Do you ever feel like all you ever do is cleanup? Me too! Look at that overgrown, weedy, poison-laden, dead-tree patch. That’s what I’m talking about. It needs cleaned up, but it didn’t always.
When we moved to our property about nine years ago, most of our yard looked like the above. The property had been vacant for a period of time and had not been tended to. We all know what happens when we don’t tend or take care, things become overgrown and out of control, just like in this shot. Now I like a natural look but I also like it to look half-way neat and cared for. We’ve worked super hard in our yard to reduce the overgrowth. We’ve pulled, hacked, drug trees, burned, mowed, rock carried, etc., to try to create a little order out of a lot of chaos. It’s been a new challenge for us having moved from a postage stamp sized lot in town to one out yonder that takes quite a few more than 7.5 minutes from pull to push to keep up. But, we just love it.
The part that is a little frustrating to me is that we are in constant cleanup mode.
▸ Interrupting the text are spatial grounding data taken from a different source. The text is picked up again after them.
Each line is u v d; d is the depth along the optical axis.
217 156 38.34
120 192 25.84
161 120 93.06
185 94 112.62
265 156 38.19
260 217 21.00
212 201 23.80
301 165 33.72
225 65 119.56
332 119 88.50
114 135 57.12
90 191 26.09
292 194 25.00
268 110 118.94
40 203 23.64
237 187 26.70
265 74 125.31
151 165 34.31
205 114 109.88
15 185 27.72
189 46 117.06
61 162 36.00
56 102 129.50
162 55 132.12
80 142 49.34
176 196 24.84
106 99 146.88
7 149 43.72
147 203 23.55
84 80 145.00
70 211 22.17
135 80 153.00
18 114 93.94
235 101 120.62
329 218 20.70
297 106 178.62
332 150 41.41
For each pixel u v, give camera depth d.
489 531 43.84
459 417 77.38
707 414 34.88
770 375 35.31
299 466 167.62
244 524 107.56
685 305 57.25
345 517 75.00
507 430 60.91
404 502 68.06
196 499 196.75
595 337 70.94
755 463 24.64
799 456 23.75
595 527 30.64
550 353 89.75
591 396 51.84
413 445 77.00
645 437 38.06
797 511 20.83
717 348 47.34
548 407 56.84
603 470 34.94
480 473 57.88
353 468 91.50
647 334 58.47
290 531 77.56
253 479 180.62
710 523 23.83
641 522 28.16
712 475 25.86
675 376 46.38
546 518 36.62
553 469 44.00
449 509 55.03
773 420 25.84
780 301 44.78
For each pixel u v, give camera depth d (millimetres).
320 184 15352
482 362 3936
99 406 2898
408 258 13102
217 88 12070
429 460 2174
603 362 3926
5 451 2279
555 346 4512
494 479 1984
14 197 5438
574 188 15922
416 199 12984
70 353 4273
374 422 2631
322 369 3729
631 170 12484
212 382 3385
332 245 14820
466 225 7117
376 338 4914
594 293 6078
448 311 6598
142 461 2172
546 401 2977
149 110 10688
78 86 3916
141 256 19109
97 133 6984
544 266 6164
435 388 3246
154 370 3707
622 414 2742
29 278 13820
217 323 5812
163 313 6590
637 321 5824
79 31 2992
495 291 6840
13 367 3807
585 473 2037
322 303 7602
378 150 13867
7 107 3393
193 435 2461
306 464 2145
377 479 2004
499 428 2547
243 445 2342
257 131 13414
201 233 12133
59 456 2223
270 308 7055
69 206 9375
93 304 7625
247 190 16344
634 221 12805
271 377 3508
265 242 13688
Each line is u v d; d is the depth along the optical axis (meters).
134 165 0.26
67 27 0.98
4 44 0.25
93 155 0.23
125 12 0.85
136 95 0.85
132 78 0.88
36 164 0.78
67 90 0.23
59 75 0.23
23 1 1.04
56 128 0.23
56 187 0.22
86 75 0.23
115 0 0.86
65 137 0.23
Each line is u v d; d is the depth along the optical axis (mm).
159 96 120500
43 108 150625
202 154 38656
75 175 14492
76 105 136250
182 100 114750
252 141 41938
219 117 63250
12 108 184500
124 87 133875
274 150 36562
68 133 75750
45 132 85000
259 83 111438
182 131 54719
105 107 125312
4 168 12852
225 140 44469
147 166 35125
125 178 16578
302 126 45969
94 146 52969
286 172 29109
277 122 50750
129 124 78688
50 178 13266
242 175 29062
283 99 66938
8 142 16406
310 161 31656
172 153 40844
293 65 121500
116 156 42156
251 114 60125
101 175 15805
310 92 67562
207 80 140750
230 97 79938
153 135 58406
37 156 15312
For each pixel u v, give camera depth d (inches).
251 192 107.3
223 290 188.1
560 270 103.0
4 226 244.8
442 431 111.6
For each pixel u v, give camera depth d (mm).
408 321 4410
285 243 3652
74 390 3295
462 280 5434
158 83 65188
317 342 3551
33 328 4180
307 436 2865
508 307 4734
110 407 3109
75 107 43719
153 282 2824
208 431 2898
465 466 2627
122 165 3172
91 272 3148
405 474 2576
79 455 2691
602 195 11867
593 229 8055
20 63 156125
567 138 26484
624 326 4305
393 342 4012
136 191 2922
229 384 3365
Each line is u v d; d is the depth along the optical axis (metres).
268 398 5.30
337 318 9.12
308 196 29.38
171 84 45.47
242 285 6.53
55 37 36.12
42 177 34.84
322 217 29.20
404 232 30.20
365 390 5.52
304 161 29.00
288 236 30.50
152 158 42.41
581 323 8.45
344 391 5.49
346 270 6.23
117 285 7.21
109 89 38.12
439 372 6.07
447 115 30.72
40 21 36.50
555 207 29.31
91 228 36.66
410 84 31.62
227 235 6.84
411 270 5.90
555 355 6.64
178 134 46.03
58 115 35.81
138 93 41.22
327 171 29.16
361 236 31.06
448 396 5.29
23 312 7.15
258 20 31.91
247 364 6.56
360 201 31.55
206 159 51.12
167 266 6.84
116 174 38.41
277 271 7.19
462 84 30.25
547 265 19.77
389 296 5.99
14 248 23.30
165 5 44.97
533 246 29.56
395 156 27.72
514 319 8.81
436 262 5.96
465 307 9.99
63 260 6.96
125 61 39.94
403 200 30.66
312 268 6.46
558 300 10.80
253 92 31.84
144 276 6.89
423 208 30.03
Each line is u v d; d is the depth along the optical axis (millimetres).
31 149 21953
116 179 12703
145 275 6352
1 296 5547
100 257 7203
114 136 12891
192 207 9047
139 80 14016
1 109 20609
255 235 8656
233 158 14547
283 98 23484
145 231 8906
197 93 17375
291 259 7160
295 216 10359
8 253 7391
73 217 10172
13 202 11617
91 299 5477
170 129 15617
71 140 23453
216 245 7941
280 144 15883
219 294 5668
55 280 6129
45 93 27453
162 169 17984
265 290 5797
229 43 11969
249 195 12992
We finally get rid of the burn pile (after years, no kidding) and then there’s more. More branches break, more limbs are cut, more brush to burn. It’s constant. We try to work in patches and get one patch completely cleaned up to be able to be maintained and then move to a new patch. The maintenance is the easy part, the cleanup is the hard part, well…not really. We cleanup a patch, move to the next patch, and before we know it, the cleaned up patch looks like the next patch, like around that tree, and we have to go back and pull, drag, cut, and burn all over again. If we are not super alert a clean patch can quickly become an overgrown patch again. It’s a vicious cycle. Over and over. It is constant cleanup.
But, what I have noticed is that if we are able to stay on top of the already cleaned out brush, if we are proactive in our maintenance and not reactive in our cleanup – you know, only pulling the stuff when it becomes overgrown instead of before it’s out of control – it is much easier to tend. As Barney Fife would say “Andy, you’ve got to nip this thing in the bud, nip it, nip it, nip it!” And Barn is right! If we handle it when it is a small problem we may avoid the crisis of overgrowth.
So then, let us purify ourselves from everything that makes body or soul unclean, and let us be completely holy by living in awe of God. 2 Corinthians 7:1
Purifying, cleansing, cleaning up, is a two-step process. Turning away and turning toward. Getting rid of the brush and overgrowth (sin) in our lives, and turning toward God (becoming holy). Ripping out the sin in our lives and maintaining the cleanup by living a life set apart, dedicated to God, working on holy by cleaning and controlling.
But let the Lord Jesus Christ take control of you, and don’t think of ways to indulge your evil desires. Romans 13:14
Run towards Him and run away from sin. Maintain what is cleaned up. Let the words of Christ, in all their richness live in our hearts and make us wise.
…for you have stripped off your old sinful nature and all its wicked deeds. Put on your new nature, and be renewed as you learn to know your Creator and become like him. Colossians 3:9-10
Our wicked deeds are our weeds, and we all got ‘em. Life is full of brush piles that need to be tended. If we do not maintain, we will spend our lives cleaning up the same brush piles over and over again. We cannot control the weeds around the tree on our own. Only by giving Him complete control are we able to keep the weeds from coming back. Turn away and turn towards.
Lord, make me as holy as it is possible for a man to be on this side of heaven.